#795 Add the description for the new feature to README.

yruslan · yruslan · commit 9cb4a42ab233 · 2025-11-13T15:30:58.000+01:00
diff --git a/README.md b/README.md
@@ -1662,7 +1662,8 @@ The output looks like this:
 `common_extended`, `cp037_extended` are code pages supporting non-printable characters that converts to ASCII codes below 32.
 
 ## EBCDIC Processor (experimental)
-The EBCDIC processor allows processing files by replacing value of fields without changing the underlying format.
+The EBCDIC processor allows processing files by replacing value of fields without changing the underlying format (`CobolProcessingStrategy.InPlace`)

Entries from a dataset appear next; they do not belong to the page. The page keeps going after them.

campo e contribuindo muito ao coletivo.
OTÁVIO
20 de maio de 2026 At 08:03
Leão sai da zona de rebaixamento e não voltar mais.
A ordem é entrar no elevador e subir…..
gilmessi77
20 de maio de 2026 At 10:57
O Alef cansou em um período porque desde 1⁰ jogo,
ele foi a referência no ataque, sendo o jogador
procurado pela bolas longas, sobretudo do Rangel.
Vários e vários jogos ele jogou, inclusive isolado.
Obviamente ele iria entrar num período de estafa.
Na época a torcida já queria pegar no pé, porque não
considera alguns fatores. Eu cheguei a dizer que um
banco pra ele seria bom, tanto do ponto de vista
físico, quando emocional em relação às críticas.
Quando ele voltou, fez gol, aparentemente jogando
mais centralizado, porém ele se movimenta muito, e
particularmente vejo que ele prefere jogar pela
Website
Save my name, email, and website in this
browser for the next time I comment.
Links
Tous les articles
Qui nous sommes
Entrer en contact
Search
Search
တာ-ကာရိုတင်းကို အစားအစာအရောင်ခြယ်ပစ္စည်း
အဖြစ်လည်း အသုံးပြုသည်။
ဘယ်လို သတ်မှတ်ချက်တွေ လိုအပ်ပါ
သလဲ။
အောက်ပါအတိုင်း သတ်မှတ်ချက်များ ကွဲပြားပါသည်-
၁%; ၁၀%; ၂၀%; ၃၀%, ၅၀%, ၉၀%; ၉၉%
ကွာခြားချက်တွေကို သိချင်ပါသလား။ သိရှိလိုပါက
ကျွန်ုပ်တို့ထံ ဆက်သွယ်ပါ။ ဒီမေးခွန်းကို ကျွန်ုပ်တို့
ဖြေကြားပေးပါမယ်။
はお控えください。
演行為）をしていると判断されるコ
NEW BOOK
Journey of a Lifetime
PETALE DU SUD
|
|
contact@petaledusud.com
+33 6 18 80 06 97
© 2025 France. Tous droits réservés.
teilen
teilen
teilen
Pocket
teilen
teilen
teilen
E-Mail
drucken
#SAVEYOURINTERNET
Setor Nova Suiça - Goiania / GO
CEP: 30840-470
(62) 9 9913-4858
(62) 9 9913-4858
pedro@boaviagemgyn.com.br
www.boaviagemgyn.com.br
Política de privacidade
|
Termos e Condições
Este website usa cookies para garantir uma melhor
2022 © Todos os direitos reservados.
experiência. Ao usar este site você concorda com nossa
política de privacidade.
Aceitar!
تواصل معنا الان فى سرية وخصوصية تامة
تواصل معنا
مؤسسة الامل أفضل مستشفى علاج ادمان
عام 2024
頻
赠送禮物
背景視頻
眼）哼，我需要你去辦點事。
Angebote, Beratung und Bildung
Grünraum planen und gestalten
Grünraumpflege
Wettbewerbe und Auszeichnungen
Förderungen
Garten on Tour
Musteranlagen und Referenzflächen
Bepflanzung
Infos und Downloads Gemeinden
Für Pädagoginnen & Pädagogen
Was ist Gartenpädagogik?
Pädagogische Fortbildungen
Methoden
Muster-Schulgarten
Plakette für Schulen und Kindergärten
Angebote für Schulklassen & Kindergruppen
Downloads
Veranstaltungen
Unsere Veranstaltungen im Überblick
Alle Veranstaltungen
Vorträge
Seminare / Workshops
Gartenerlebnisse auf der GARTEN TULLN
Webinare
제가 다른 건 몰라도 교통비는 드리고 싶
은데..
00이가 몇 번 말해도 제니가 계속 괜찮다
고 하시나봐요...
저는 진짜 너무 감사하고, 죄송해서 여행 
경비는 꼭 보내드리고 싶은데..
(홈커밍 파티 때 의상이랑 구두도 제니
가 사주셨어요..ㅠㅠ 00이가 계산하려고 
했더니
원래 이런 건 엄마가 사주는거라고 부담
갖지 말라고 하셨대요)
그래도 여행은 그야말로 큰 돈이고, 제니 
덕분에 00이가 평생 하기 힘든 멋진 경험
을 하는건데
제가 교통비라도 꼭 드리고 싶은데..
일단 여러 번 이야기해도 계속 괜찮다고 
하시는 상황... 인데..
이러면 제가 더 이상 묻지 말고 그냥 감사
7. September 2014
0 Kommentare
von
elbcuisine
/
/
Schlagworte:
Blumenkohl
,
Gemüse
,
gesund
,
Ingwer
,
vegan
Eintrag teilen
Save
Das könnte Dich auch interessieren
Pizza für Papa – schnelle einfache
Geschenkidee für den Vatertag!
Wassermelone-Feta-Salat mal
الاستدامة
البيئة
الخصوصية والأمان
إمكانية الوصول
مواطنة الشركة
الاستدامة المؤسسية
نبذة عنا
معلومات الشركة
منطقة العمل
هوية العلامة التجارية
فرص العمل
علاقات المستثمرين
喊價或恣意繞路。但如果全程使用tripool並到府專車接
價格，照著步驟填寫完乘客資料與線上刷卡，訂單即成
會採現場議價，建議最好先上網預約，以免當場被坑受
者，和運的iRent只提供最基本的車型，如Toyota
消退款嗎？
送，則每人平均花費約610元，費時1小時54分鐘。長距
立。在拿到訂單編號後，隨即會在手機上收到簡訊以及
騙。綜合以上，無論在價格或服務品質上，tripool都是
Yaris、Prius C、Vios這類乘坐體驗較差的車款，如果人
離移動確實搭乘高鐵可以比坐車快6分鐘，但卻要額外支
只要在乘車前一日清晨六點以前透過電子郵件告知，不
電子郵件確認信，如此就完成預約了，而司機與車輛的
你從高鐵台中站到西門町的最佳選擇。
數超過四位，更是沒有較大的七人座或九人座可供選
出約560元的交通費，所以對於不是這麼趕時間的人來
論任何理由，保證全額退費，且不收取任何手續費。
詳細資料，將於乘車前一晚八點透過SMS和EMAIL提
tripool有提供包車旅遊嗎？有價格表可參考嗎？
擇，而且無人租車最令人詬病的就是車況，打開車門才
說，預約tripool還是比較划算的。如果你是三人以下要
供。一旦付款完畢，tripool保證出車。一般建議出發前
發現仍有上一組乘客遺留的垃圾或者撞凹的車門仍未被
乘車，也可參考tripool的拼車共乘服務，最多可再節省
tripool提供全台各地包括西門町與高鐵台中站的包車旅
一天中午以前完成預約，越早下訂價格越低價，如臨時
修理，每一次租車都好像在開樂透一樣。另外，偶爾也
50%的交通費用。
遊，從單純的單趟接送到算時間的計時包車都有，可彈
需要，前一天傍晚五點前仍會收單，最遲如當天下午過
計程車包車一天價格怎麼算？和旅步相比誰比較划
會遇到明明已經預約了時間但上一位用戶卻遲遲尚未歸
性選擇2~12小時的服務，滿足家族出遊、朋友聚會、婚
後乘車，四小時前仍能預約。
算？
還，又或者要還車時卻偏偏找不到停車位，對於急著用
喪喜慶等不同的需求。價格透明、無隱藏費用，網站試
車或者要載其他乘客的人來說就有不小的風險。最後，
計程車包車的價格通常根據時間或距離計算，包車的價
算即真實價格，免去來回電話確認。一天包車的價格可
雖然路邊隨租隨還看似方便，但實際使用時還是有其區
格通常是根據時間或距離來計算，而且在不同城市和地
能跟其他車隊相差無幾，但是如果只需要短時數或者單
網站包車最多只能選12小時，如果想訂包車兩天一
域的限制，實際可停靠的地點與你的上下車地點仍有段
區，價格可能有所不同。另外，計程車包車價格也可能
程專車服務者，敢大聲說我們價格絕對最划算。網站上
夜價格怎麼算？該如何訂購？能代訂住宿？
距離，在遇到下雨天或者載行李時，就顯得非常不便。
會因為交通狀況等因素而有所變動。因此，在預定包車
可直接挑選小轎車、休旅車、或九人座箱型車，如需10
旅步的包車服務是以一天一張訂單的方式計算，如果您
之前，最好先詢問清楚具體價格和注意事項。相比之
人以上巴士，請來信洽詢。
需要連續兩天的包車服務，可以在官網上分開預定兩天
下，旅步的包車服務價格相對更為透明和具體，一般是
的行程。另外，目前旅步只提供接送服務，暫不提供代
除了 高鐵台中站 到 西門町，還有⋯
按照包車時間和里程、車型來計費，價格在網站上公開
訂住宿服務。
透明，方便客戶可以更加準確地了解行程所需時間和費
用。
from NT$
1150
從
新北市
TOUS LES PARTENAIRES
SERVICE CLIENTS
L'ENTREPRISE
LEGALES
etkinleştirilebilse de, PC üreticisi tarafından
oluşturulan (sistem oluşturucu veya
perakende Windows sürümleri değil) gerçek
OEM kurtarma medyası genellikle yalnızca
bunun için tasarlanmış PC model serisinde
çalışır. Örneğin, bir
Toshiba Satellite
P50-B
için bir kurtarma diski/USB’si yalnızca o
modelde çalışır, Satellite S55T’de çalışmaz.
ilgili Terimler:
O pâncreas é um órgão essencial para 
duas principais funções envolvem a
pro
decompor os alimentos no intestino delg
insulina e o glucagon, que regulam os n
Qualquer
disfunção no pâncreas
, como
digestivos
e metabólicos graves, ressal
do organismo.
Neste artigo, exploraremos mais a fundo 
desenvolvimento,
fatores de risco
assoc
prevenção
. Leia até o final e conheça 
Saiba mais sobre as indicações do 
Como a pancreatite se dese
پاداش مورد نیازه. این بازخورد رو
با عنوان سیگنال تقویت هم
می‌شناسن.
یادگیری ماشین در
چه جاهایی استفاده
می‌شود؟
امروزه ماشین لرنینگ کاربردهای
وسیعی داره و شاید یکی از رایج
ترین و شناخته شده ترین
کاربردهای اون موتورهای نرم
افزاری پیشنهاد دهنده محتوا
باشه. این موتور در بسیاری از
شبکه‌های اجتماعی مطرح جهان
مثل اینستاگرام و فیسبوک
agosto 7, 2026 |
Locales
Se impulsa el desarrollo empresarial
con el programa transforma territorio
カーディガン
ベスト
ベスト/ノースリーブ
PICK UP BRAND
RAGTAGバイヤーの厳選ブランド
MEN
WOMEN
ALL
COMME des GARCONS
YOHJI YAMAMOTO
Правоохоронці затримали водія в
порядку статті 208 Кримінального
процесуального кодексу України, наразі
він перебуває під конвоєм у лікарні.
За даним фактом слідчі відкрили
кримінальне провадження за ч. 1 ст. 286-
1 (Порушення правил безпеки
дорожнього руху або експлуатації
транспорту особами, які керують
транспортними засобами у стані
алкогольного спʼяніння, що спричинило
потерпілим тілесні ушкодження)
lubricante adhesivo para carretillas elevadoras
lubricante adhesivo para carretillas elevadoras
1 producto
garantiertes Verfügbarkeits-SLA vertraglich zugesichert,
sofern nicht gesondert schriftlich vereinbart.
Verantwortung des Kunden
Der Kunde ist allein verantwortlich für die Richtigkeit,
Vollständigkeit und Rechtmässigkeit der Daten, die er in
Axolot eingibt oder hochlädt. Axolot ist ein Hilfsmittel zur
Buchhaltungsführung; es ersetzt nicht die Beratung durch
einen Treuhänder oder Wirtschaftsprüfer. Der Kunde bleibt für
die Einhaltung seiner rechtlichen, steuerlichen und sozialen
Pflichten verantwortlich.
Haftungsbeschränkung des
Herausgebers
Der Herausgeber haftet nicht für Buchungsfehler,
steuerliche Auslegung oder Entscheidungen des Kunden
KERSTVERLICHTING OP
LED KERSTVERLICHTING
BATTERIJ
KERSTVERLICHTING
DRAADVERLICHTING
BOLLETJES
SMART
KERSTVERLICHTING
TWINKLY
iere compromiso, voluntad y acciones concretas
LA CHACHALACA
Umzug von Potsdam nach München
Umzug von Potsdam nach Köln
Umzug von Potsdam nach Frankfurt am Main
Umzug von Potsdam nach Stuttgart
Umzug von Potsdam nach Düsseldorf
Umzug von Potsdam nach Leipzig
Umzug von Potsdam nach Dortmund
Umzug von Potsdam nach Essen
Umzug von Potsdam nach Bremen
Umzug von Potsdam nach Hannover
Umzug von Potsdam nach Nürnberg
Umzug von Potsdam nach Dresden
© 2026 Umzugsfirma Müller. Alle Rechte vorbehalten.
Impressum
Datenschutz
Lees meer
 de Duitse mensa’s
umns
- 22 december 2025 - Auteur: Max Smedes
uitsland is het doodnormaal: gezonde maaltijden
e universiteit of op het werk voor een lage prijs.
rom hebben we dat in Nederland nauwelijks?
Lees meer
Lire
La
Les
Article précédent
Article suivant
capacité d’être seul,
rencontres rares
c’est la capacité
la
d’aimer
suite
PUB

+or with conversion of the input format to variable-record-length format with big-endian RDWs (`CobolProcessingStrategy.ToVariableLength`).
 
 The processing does not require Spark. A processing application can have only the COBOL parser as a dependency (`cobol-parser`).
 
@@ -1676,6 +1677,7 @@ val builder = CobolProcessor.builder(copybookContents)
 
 val builder = CobolProcessor.builder
   .withCopybookContents("...some copybook...")
+  .withProcessingStrategy(CobolProcessingStrategy.InPlace) // Or CobolProcessingStrategy.ToVariableLength
 
 val processor = new RawRecordProcessor {
   override def processRecord(record: Array[Byte], ctx: CobolProcessorContext): Array[Byte] = {
@@ -1699,6 +1701,7 @@ import za.co.absa.cobrix.cobol.processor.{CobolProcessor, CobolProcessorContext}
 
 val count = CobolProcessor.builder
   .withCopybookContents(copybook)
+  .withProcessingStrategy(CobolProcessingStrategy.InPlace) // Or CobolProcessingStrategy.ToVariableLength
   .withRecordProcessor { (record: Array[Byte], ctx: CobolProcessorContext) =>
     // The transformation logic goes here
     val value = copybook.getFieldValueByName("some_field", record, 0)
@@ -1726,6 +1729,7 @@ val copybookContents = "...some copybook..."
 
 SparkCobolProcessor.builder
   .withCopybookContents(copybook)
+  .withProcessingStrategy(CobolProcessingStrategy.InPlace) // Or CobolProcessingStrategy.ToVariableLength
   .withRecordProcessor { (record: Array[Byte], ctx: CobolProcessorContext) =>
     // The transformation logic goes here
     val value = ctx.copybook.getFieldValueByName("some_field", record, 0)
@@ -1740,6 +1744,35 @@ SparkCobolProcessor.builder
   .save(outputPath)
 ```
 
+## EBCDIC Spark raw record RDD generator (experimental)
+You can process raw records of a mainframe file as an `RDD[Array[Byte]]`. This can be useful for custom processing without converting
+to Spark data types. You can still access fields via parsed copybooks.
+
+Example:
+```scala
+import org.apache.spark.rdd.RDD
+import za.co.absa.cobrix.spark.cobol.SparkCobolProcessor
+
+val copybookContents = "...some copybook..."
+
+val rddBuilder = SparkCobolProcessor.builder
+  .withCopybookContents(copybookContents)
+  .option("record_format", "F")
+  .load("s3://bucket/some/path")
+
+// Fetch the parsed copybook and the RDD separately
+val copybook = rddBuilder.getParsedCopybook
+val rdd: RDD[Array[Byte]] = rddBuilder.toRDD
+
+val segmentRdds RDD[String] = recordsRdd.flatMap { record =>
+  val seg = copybook.getFieldValueByName("SEGMENT_ID", record).toString
+  seg
+}
+
+// Print the list of unique segments
+segmentRdds.distinct.collect.sorted.foreach(println)
+```
+
 ## EBCDIC Writer (experimental)
 
 Cobrix's EBCDIC writer is an experimental feature that allows writing Spark DataFrames as EBCDIC mainframe files.